Die Regierung Boric musste mehrfach ihren Kurs ändern und ihren bisherigen Festlegungen widersprechen. Am deutlichsten wurde dies im Bereich der öffentlichen Sicherheit, die eine der größten Herausforderungen für diese linke Regierung darstellt. Dieses Thema gehörte nicht zu den Schwerpunkten des Programms, mit dem der Präsident im März 2022 an die Macht kam, aber jetzt ist es zur wichtigsten Priorität geworden. Die Innenministerin Carolina Tohá, ein politischer Profi, die bereits in verschiedenen Funktionen in Mitte-Links-Regierungen tätig war, widmet sich hauptsächlich diesem Thema. Auf der anderen Seite gibt es in der Opposition einen traditionellen rechten Flügel, der von einigen jungen, weniger konservativen Führern angeführt wird, die einem moderneren und weniger ungleichen Chile offener gegenüberstehen. In den letzten Monaten gab es Momente großer Einigkeit, wie z. B. als dieser Sektor seine Zusage einlöste, den verfassungsgebenden Prozess trotz der Niederlage des Textes bei der Volksabstimmung im September fortzusetzen.

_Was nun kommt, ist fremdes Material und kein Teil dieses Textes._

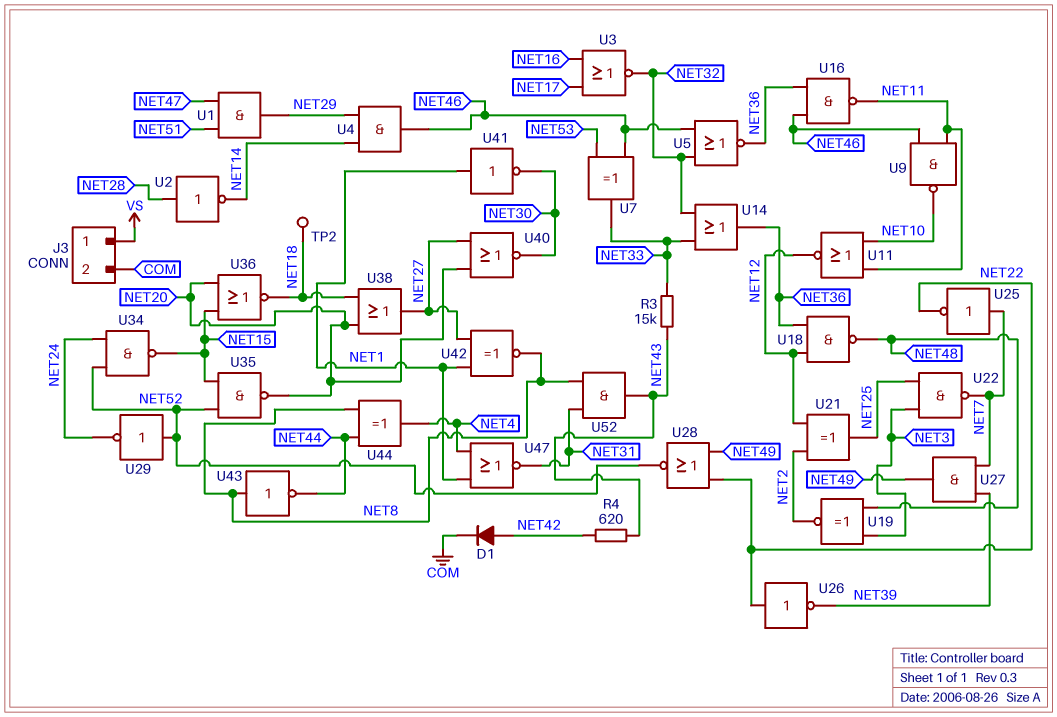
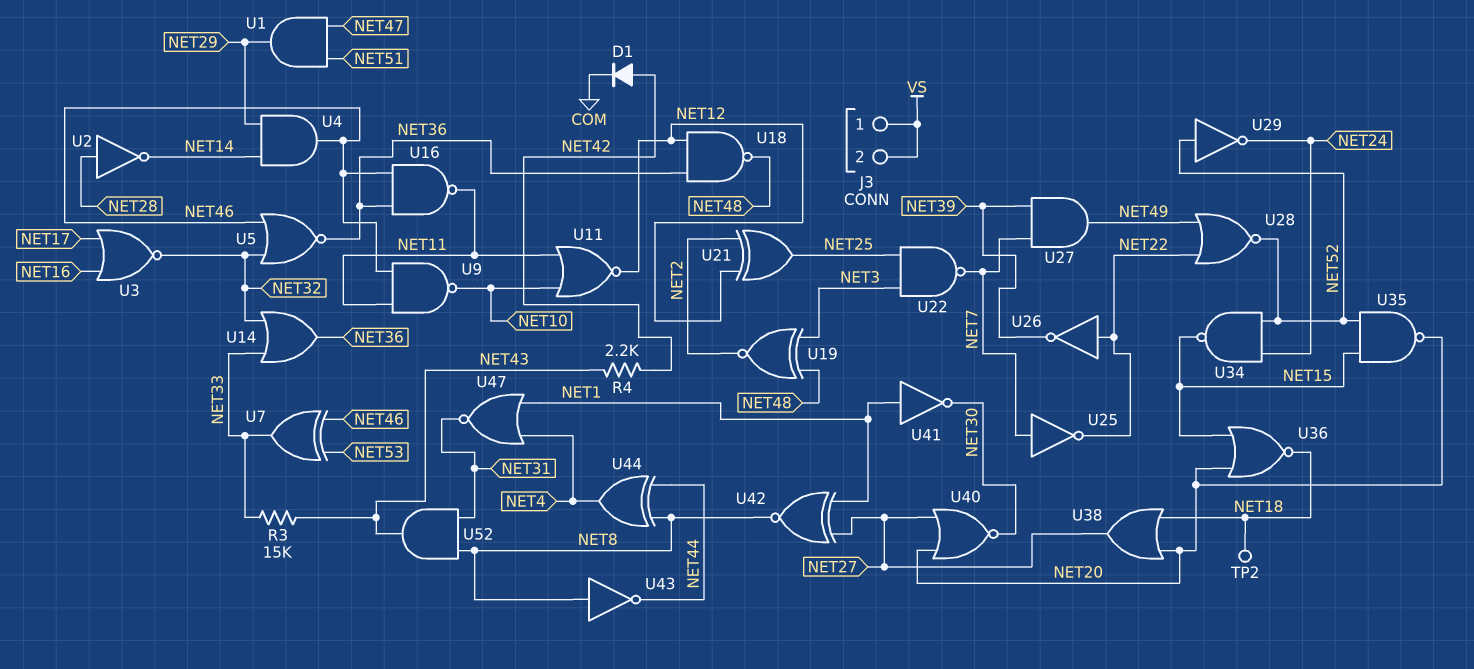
J3 pin 2: COM -> VS
R4: 620 (NET42, NET43) -> 2.2k (NET42, NET43)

Aber die Opposition erlebt interne Kriege zwischen den traditionellen Parteien und den extremen Kräften, wie der Republikanischen Partei. Dies veranlasst die traditionellen Parteien, ihre Positionen zu verschärfen, um keine Wähler an die Rechten zu verlieren. „Wenn die Regierung es versäumt, einen Dialog mit der Opposition zu führen und diesen Dialog in konkrete Anpassungen umzusetzen, können sich die Abschwünge häufen. Die Gefahr besteht in einer Untätigkeit, die nur mit Schuldzuweisungen an die Opposition gerechtfertigt wird und mit einer Regierung endet, die keine Erfolge vorweisen kann. Die Herausforderung wird zweifellos darin bestehen, diesen Weg zu gehen, ohne eine Identität zu verlieren, die kurzfristig und in Bezug auf Wahlen relevant ist“, sagt Naudon, Wissenschaftler an der Universität Adolfo Ibáñez (UAI).

An diesem ersten Jahrestag tritt La Moneda mit einem neuen Kabinett an, in dem Boric fünf Minister, darunter seinen Außenminister, entlassen hat. Wie in ihrem ersten Jahr stehen der Regierung schwierige Tage bevor: Am Mittwoch verwarfen die Abgeordneten den Gesetzesentwurf zur Steuerreform, der gerade das Gesetzgebungsverfahren begonnen hatte. Dies ist ein schwerer Schlag für die Exekutive, denn sie sollte 3,6 % des BIP zur Finanzierung des Regierungsprogramms aufbringen und lässt wichtige Versprechen an die Öffentlichkeit ohne Finanzierung. Das Scheitern des Gesetzgebungsverfahrens ist ein Dolchstoß für eine Regierung, die sich mit den jüngsten Anzeichen eines Aufschwungs in Wirtschaftsfragen zu profilieren begann. „Es ist klar, dass die Möglichkeit, einen großen Teil der Sozialagenda sowie Initiativen in den Bereichen Gesundheit, soziale Sicherheit und Bildung zu finanzieren, zunichte gemacht wird. Hinzu kommt, was der schwächste Punkt der Regierung war: der Kampf gegen die Kriminalität“, analysiert der Politologe Avendaño. Wie es weitergeht, ist nicht klar. Boric hat noch drei Jahre an der Macht, und in nächster Zeit stehen wichtige Wahlen an: Am 7. Mai müssen die Bürger die 50 Mitglieder des Rates wählen, der einen Vorschlag für eine neue Verfassung ausarbeiten soll – Chiles zweiter Versuch innerhalb von vier Jahren, die Magna Carta von Pinochet abzulösen, die in der Demokratie mehrfach reformiert wurde. Dieses Wahlkampfklima trägt nur dazu bei, die politische Dynamik in Boric’s Chile zu belasten, eine Hoffnung, die nicht aufgeht.